**DOCUMENT SECTION**
ILR as a Bereaved Partner (UK)
If your partner just passed away during your probationary period as a migrant in the UK on your partner/spouse visa, get in touch with us. At Gulbenkian Andonian Solicitors, our team of experienced immigration lawyers London can provide you with the best legal advice and assistance related to your immigration status in the UK and options available to settle here permanently.
In such a situation, the UK immigration law gives migrants an option to apply for ILR as a bereaved partner. However, there are certain requirements that you must meet in order to qualify. Continue reading to learn about the requirements and other important things about ILR as a bereaved partner UK.
Who Can Apply for ILR as a Bereaved Partner UK?
You can apply for indefinite leave to remain as a bereaved partner if:
- Currently, you have temporary permission to live as a wife, husband, same-sex, unmarried or civil partner of a settled person or a British national who has died.
- You and your partner were living together and intended to live permanently with each other at the time of death.
- Your partner was present and settled in the United Kingdom when they passed away.
The section BPILR of Appendix FM has made this provision only for those migrants who are bereaved during the probationary period, provided they had a subsisting relationship.
Keep in mind that this option is not applicable to those who have limited leave to enter or remain in the UK or who is an EEA (European Economic Area) national exercising treaty rights. Furthermore, the rules pertaining to bereaved partners don’t apply to fiancé(e)s and proposed civil partners.
Can an applicant apply for ILR bereavement visa from outside the United Kingdom?

**TASKS FOR THIS EXERCISE**
A. According to the bereaved partner page, which section of Appendix FM makes the provision for migrants bereaved during the probationary period?
B. Reproduce the whole listing with "Segment" switched to "Delineate" and nothing else altered.

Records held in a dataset
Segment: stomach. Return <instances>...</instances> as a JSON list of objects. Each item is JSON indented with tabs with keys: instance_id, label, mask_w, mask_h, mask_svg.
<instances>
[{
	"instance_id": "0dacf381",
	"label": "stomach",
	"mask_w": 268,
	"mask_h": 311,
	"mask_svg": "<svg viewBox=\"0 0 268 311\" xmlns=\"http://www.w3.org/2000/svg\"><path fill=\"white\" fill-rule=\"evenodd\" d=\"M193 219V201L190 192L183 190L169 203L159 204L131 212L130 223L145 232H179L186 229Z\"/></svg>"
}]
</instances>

**RESPONSES TO THE EXERCISE**
A. Section BPILR

B.
Delineate: stomach. Return <instances>...</instances> as a JSON list of objects. Each item is JSON indented with tabs with keys: instance_id, label, mask_w, mask_h, mask_svg.
<instances>
[{
	"instance_id": "0dacf381",
	"label": "stomach",
	"mask_w": 268,
	"mask_h": 311,
	"mask_svg": "<svg viewBox=\"0 0 268 311\" xmlns=\"http://www.w3.org/2000/svg\"><path fill=\"white\" fill-rule=\"evenodd\" d=\"M193 219V201L190 192L183 190L169 203L159 204L131 212L130 223L145 232H179L186 229Z\"/></svg>"
}]
</instances>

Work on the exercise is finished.